Além disso, é privativo à União legislar sobre alguns setores, como a energia e saúde. No caso da energia, as companhias são estaduais, porém elas devem cumprir a legislação federal. Em relação à saúde, a lei estabelece que 15% da receita do município seja utilizada na saúde, mas, como exemplifica Marta, cada cidade tem necessidades diferentes: São Caetano do Sul, por exemplo, possui mais de 80% da população com plano de saúde particular, ou seja, a grande maioria dos habitantes não utiliza o sistema público. Assim, caso tivesse autonomia, o município poderia dedicar ao Sistema Único de Saúde menos que os 15% obrigatórios por lei, sem prejuízos à qualidade, e usar o restante da verba para outras áreas críticas.

Apesar do poder limitado, Marta ressalta que os gestores têm responsabilidades importantes e que podem ser decisivas para o sucesso ou fracasso de um programa. Cabem aos prefeitos as decisões de como utilizar os recursos disponíveis, de escolher os locais onde serão construídos hospitais, escolas, entre outras instalações municipais. Mesmo assim, conforme averiguou uma pesquisa feita pela equipe de Marta, 54% dos brasileiros acredita que as ações federais são as que mais afetam sua vida. Na mesma pesquisa, um terço dos entrevistados afirmou preferir que a tomada de decisões continue em um poder centralizado.
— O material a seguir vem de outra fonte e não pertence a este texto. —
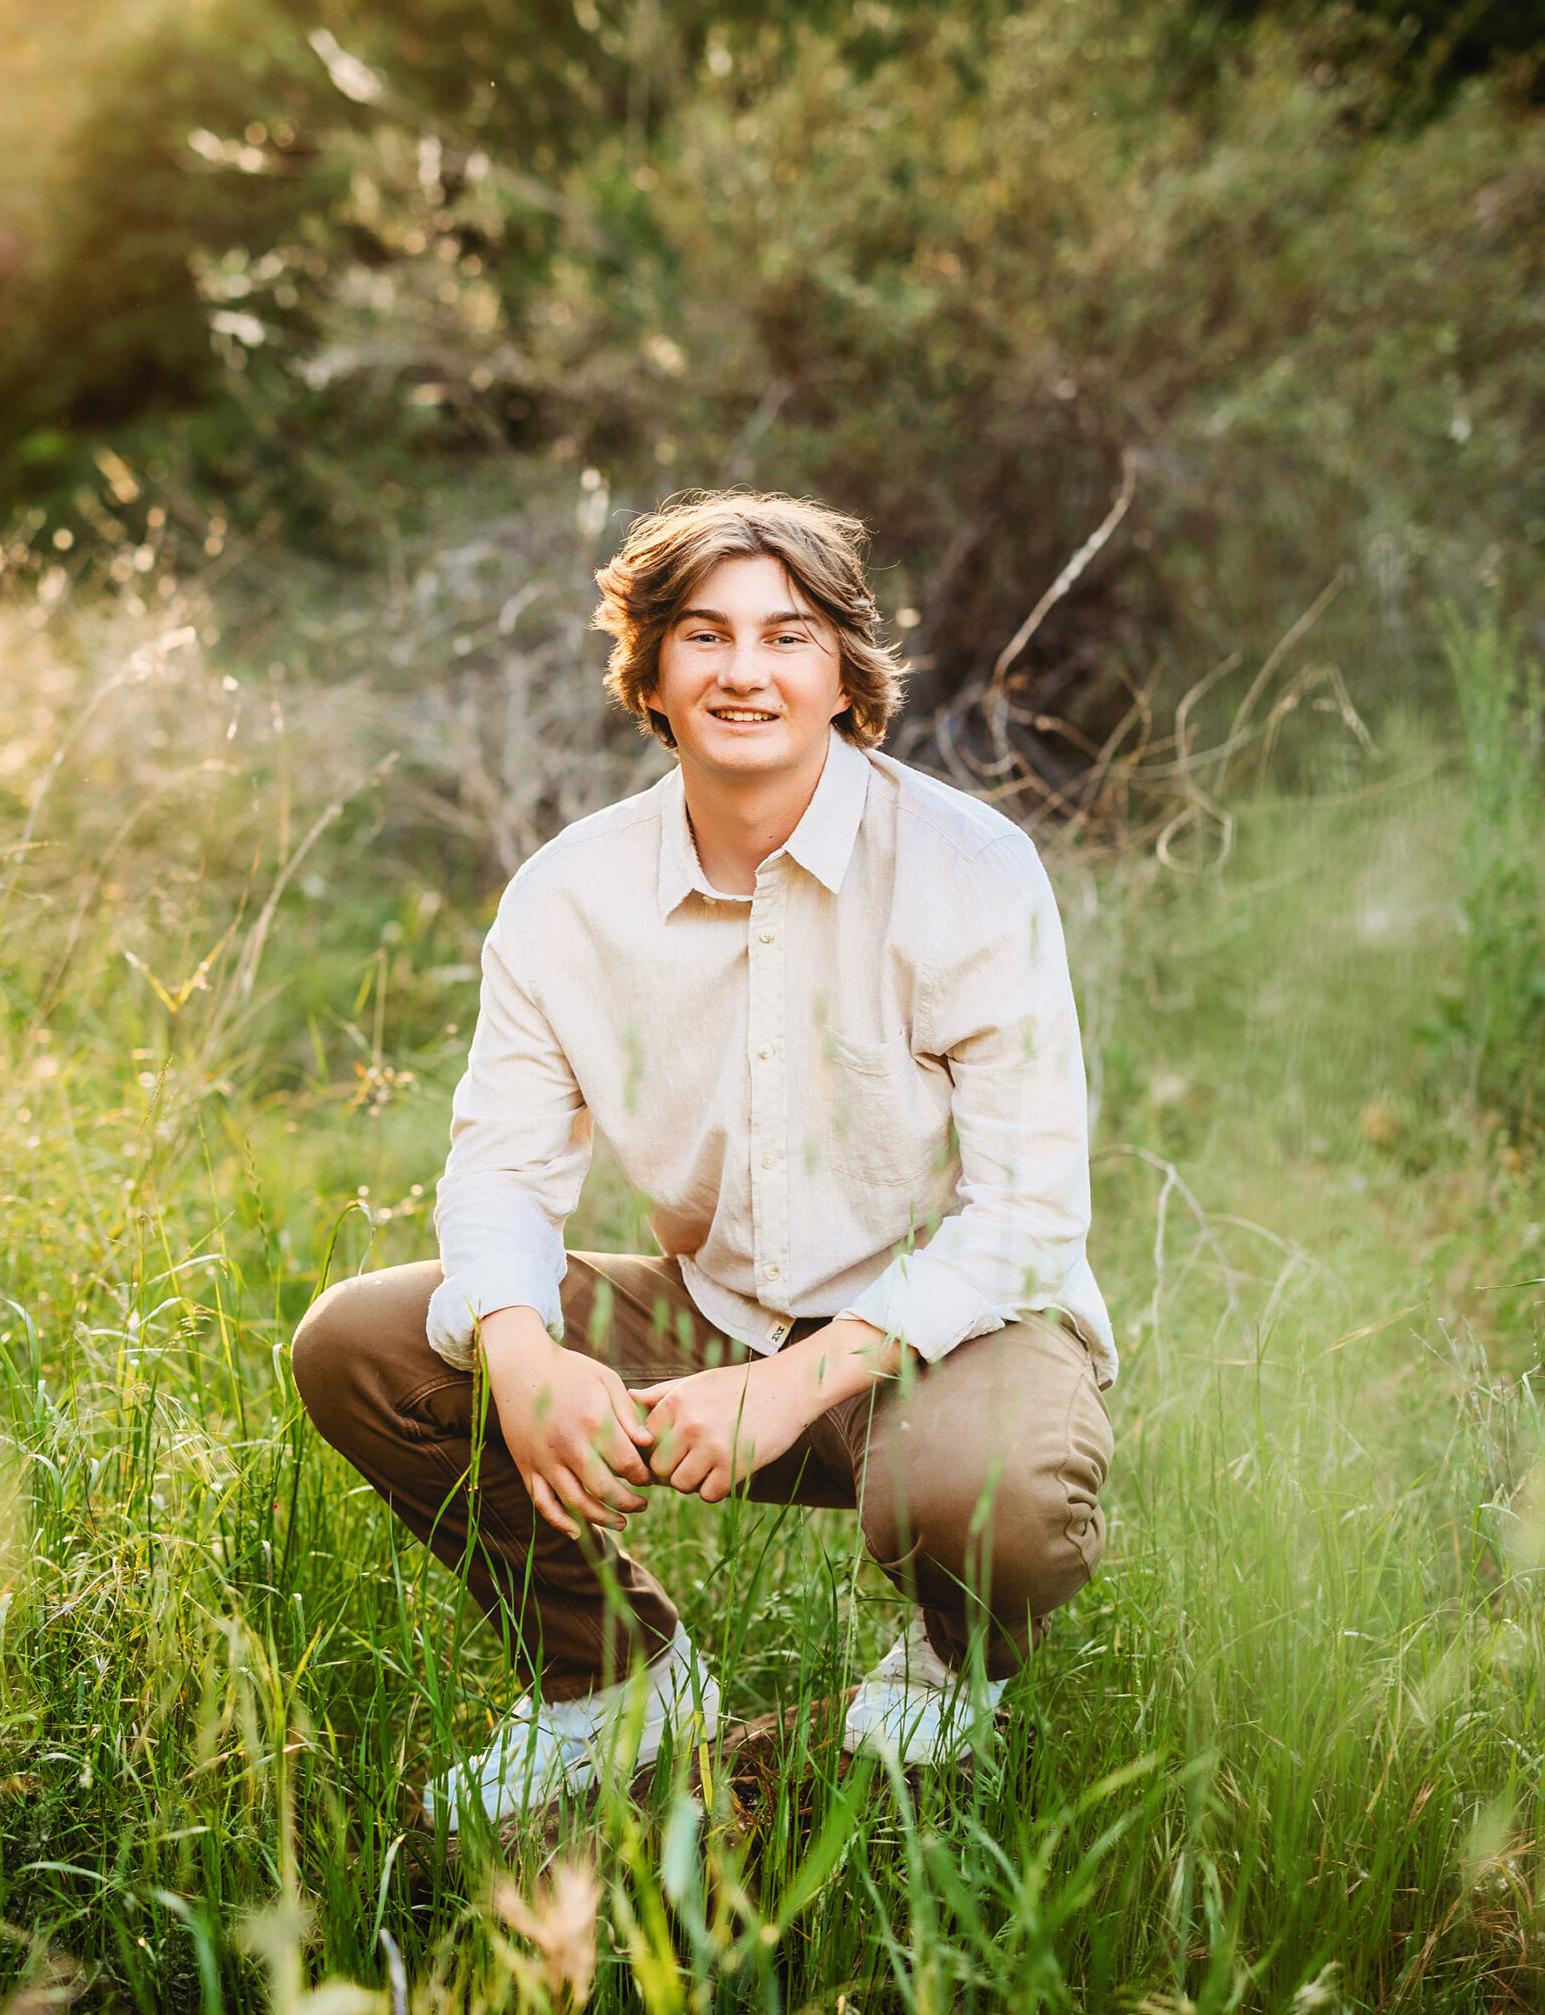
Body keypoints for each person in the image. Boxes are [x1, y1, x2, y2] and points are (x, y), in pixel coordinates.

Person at [292, 492, 1115, 1831]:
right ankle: (615, 1679)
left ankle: (954, 1671)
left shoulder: (968, 868)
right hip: (717, 1318)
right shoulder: (570, 895)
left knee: (995, 1496)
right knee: (365, 1344)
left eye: (788, 636)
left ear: (846, 671)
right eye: (705, 636)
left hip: (957, 1335)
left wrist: (796, 1385)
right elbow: (501, 1171)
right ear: (653, 674)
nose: (746, 671)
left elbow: (1027, 1216)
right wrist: (520, 1347)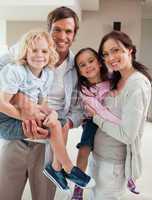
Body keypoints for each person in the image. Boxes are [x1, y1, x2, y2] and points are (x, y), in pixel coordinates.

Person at [0, 6, 83, 200]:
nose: (62, 36)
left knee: (44, 196)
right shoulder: (27, 49)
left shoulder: (77, 65)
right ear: (49, 29)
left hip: (49, 139)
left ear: (74, 34)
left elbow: (79, 108)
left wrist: (64, 124)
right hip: (16, 132)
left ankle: (66, 167)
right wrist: (21, 101)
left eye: (68, 31)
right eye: (57, 29)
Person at [84, 31, 151, 200]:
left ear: (129, 50)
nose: (110, 57)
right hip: (98, 157)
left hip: (112, 165)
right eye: (105, 54)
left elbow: (128, 135)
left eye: (115, 50)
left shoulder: (137, 85)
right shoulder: (116, 78)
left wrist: (96, 117)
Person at [71, 47, 122, 200]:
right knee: (84, 148)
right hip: (92, 120)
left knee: (125, 142)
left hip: (111, 116)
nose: (88, 66)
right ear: (79, 71)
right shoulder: (84, 89)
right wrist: (118, 123)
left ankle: (129, 175)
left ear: (100, 62)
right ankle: (78, 187)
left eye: (91, 61)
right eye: (82, 65)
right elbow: (98, 110)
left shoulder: (112, 79)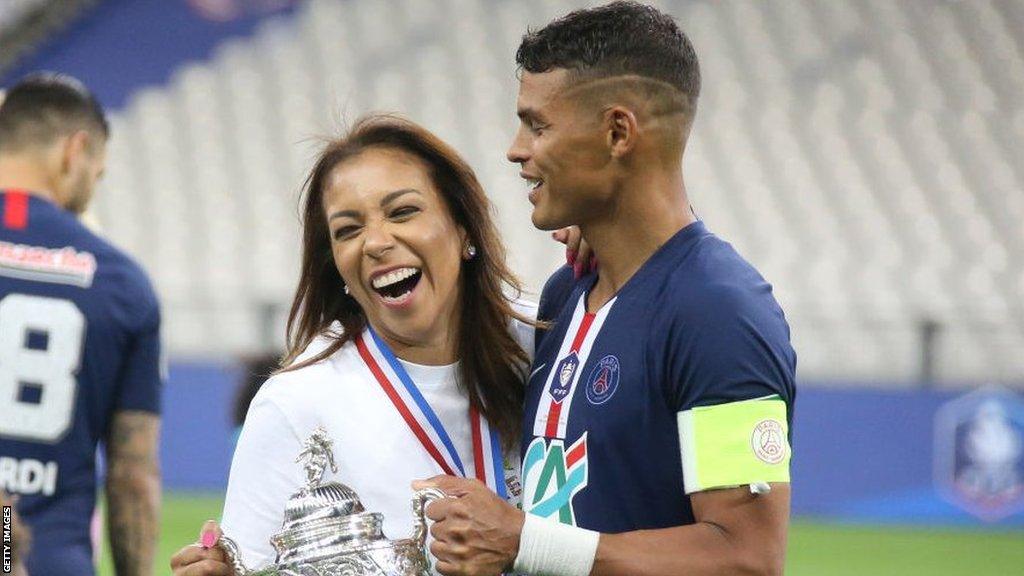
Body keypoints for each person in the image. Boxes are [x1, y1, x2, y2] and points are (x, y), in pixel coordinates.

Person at [416, 3, 797, 576]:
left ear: (618, 132)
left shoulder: (719, 312)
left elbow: (745, 557)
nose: (516, 149)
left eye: (537, 124)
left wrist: (524, 542)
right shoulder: (565, 296)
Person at [170, 115, 542, 575]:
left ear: (464, 227)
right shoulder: (295, 403)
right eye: (348, 230)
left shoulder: (550, 348)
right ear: (337, 267)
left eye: (403, 212)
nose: (376, 242)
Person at [0, 73, 163, 575]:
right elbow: (132, 476)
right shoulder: (121, 281)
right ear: (76, 151)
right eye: (98, 172)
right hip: (54, 558)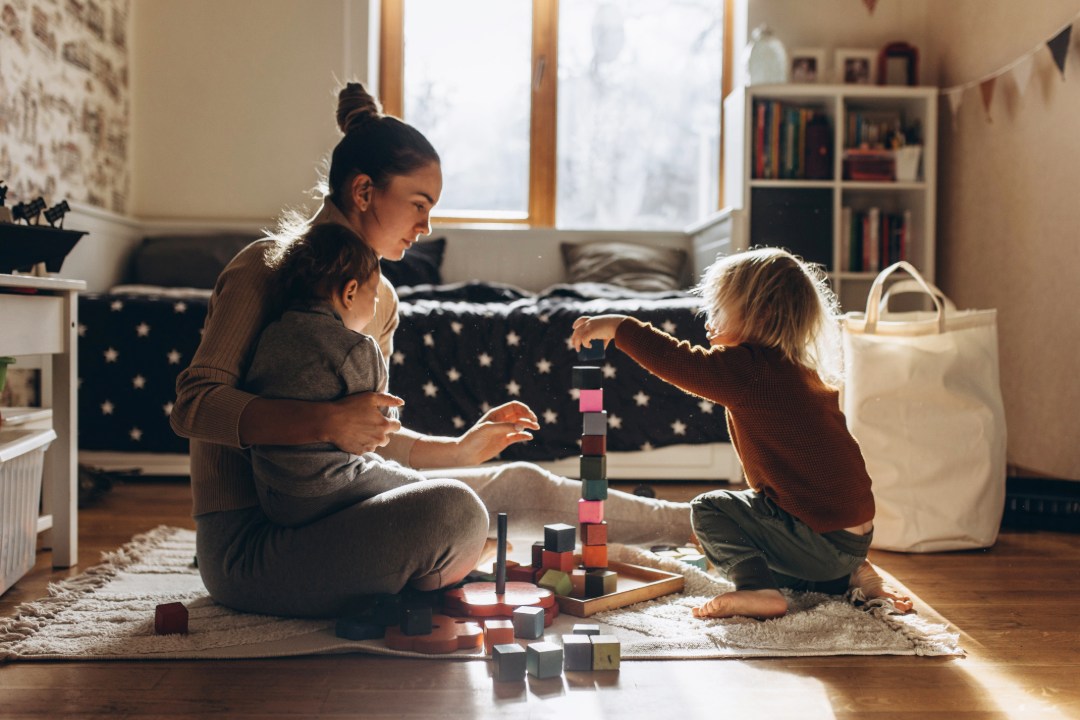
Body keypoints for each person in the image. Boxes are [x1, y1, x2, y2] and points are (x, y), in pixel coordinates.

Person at [170, 82, 692, 618]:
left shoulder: (383, 299)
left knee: (515, 482)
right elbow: (194, 406)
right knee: (453, 513)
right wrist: (325, 421)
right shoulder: (263, 267)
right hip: (252, 546)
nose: (426, 227)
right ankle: (438, 566)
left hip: (341, 506)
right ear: (364, 191)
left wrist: (459, 450)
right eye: (419, 205)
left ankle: (698, 524)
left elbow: (366, 437)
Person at [570, 247, 913, 620]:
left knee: (710, 510)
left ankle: (758, 590)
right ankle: (848, 573)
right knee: (753, 534)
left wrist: (620, 327)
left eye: (718, 311)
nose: (707, 322)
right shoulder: (798, 369)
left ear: (759, 314)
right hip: (853, 536)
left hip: (820, 536)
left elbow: (678, 360)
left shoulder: (749, 368)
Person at [244, 222, 430, 528]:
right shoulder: (356, 347)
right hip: (329, 485)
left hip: (274, 495)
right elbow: (381, 420)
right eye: (374, 299)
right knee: (424, 489)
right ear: (350, 292)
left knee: (373, 467)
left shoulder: (270, 334)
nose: (373, 310)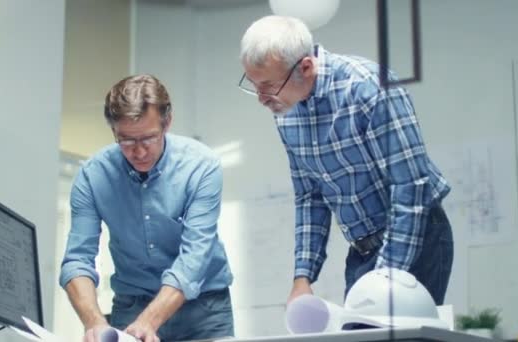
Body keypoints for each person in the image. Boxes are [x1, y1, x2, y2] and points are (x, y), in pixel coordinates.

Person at [238, 16, 453, 307]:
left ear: (306, 67)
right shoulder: (286, 112)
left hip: (418, 237)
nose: (261, 98)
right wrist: (303, 276)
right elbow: (310, 195)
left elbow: (410, 186)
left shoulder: (370, 89)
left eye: (269, 86)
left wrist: (385, 279)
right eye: (253, 85)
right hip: (362, 251)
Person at [59, 74, 234, 342]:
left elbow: (194, 259)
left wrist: (149, 321)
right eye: (127, 141)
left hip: (204, 309)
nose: (139, 152)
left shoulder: (201, 166)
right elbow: (77, 260)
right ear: (113, 131)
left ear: (167, 123)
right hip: (132, 305)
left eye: (149, 139)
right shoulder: (93, 176)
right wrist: (94, 322)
A dificuldade de se encontrar um meio-termo entre o poder das cidades e da União é o trade-off entre igualdade e autonomia. Marta explica que ao centralizar a decisão, a União pretende manter os municípios com o mesmo padrão e, consequentemente, diminuir a desigualdade entre eles. Caso eles tivessem mais autonomia, a tendência seria o crescimento da desigualdade entre as cidades. “O modelo atual faz com que sistemas básicos sejam desenvolvidos de maneira mais igual. Reduz a desigualdade, embora não alinhe as necessidades”, diz a cientista política.